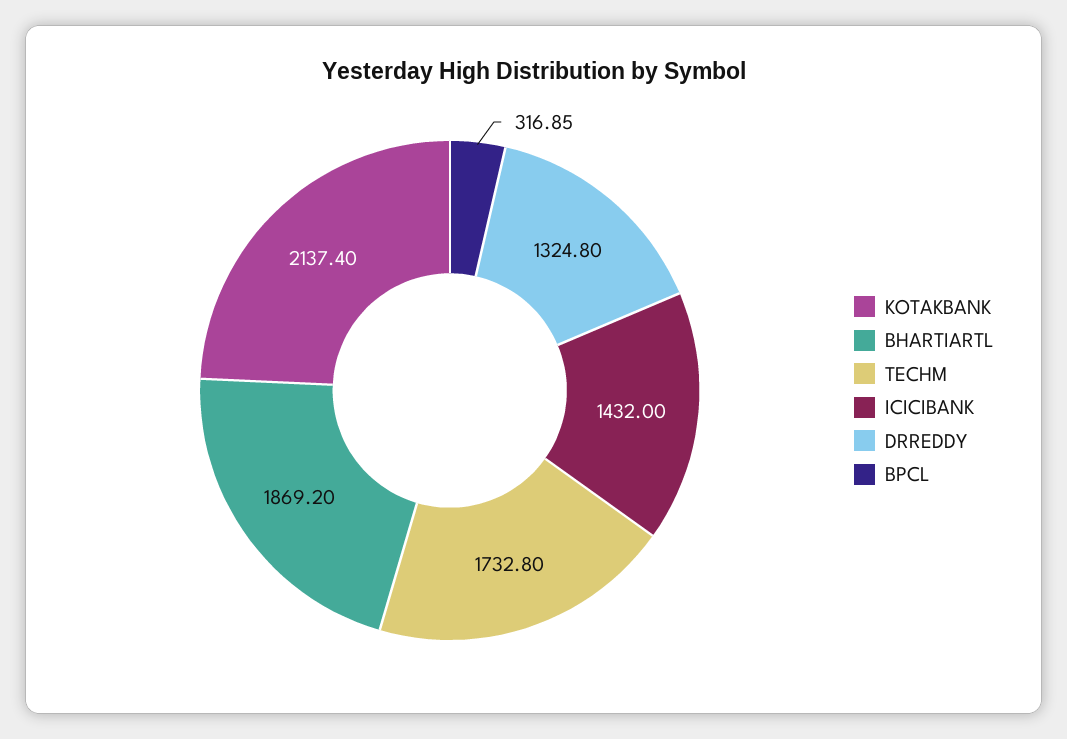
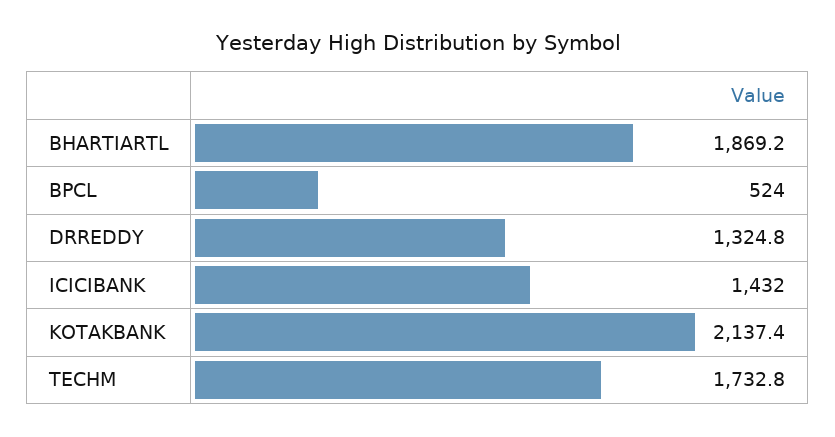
  {
    "KOTAKBANK": 2137.4,
    "BHARTIARTL": 1869.2,
    "TECHM": 1732.8,
    "ICICIBANK": 1432,
    "DRREDDY": 1324.8,
-   "BPCL": 316.85
+   "BPCL": 524
  }

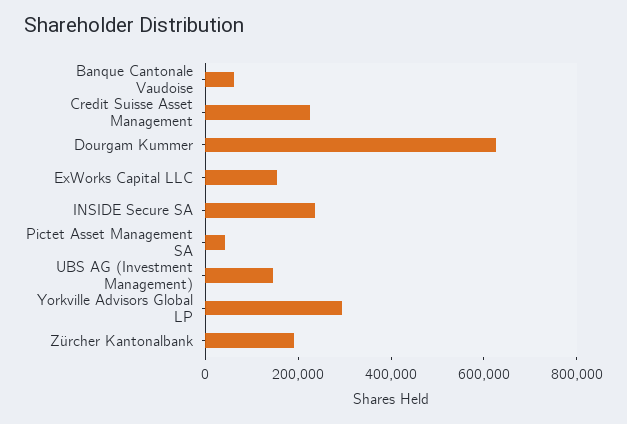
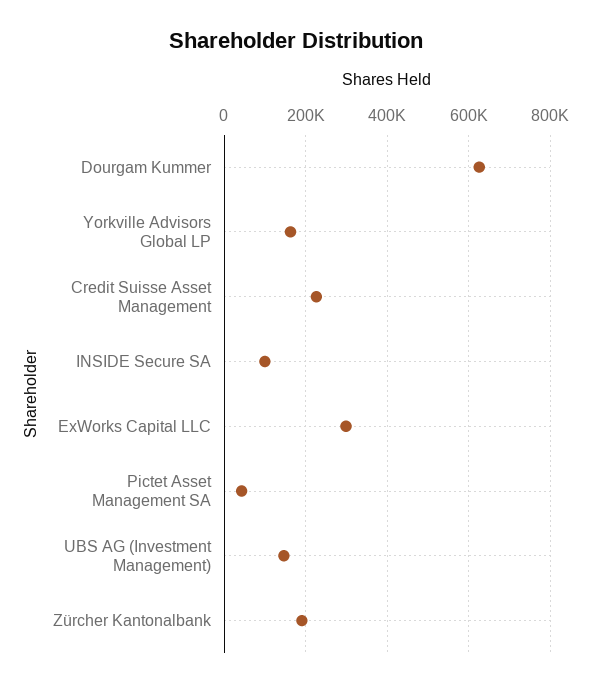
  {
-   "Banque Cantonale Vaudoise": 50000,
    "Credit Suisse Asset Management": 220000,
    "Dourgam Kummer": 620000,
-   "ExWorks Capital LLC": 150000,
+   "ExWorks Capital LLC": 300000,
-   "INSIDE Secure SA": 250000,
+   "INSIDE Secure SA": 100000,
    "Pictet Asset Management SA": 40000,
    "UBS AG (Investment Management)": 140000,
-   "Yorkville Advisors Global LP": 300000,
+   "Yorkville Advisors Global LP": 160000,
    "Zürcher Kantonalbank": 200000
  }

--------------------------------

What this task involves: Go through the material above and retype every line exactly, without the images.

Output of the task:
  {
    "KOTAKBANK": 2137.4,
    "BHARTIARTL": 1869.2,
    "TECHM": 1732.8,
    "ICICIBANK": 1432,
    "DRREDDY": 1324.8,
-   "BPCL": 316.85
+   "BPCL": 524
  }

  {
-   "Banque Cantonale Vaudoise": 50000,
    "Credit Suisse Asset Management": 220000,
    "Dourgam Kummer": 620000,
-   "ExWorks Capital LLC": 150000,
+   "ExWorks Capital LLC": 300000,
-   "INSIDE Secure SA": 250000,
+   "INSIDE Secure SA": 100000,
    "Pictet Asset Management SA": 40000,
    "UBS AG (Investment Management)": 140000,
-   "Yorkville Advisors Global LP": 300000,
+   "Yorkville Advisors Global LP": 160000,
    "Zürcher Kantonalbank": 200000
  }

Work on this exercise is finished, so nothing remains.